Two weeks ago, in this Word of the Week piece, I was looking forward to cheering Elise Christie to her first medals at a Winter Olympics, from several thousand miles away. We were able to see her semi-final and final in the 500m speed skating event the following day, during the children’s half-term, but her fourth-placed finish was as good as it got. She crashed out of her next event (1,500m) the following Saturday and was disqualified in the 1,000m last Tuesday. As things turned out we were unable to watch either of those events live but our reaction to the news can be summed up with a word familiar to sports fans: we were gutted.
If you watch sport and quiz shows as much as we do you will hear the word “gutted” most days. Contestants who fail to win a jackpot on a quiz show will generally describe themselves as “gutted”. So will the players of competitive sport who come close, but not close enough, to victory. When did it become such a frequently-used word for “extremely disappointed”? I’m guessing that it was the 1980s, along with phrases like “Having said that” and “At the end of the day”. In my mind those expressions became commonplace after their frequent use by football pundits on TV, and by Kevin Keegan in particular. Did he also popularize “gutted”? It’s quite possible.

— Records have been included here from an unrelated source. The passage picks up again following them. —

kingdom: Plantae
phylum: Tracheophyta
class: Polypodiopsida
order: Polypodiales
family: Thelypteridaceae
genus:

I am surprised to find that I have only used the word once in these pages so far, to describe my reaction to events in “University Challenge”. (Specifically it was how I felt when St Catherine’s Cambridge failed to make the semi-final in 2016 and when Pembroke Cambridge narrowly lost the 2012 final.) I use it in my day-to-day speech far more often, but not the related term “gutting”, which has come to my attention in the last few years. Increasingly I hear people describe an event as “gutting” when it has made at least one person feel gutted. The sight, and the news, of Elise Christie not winning a medal in Pyeongchang was not “gutting”, but I do feel gutted.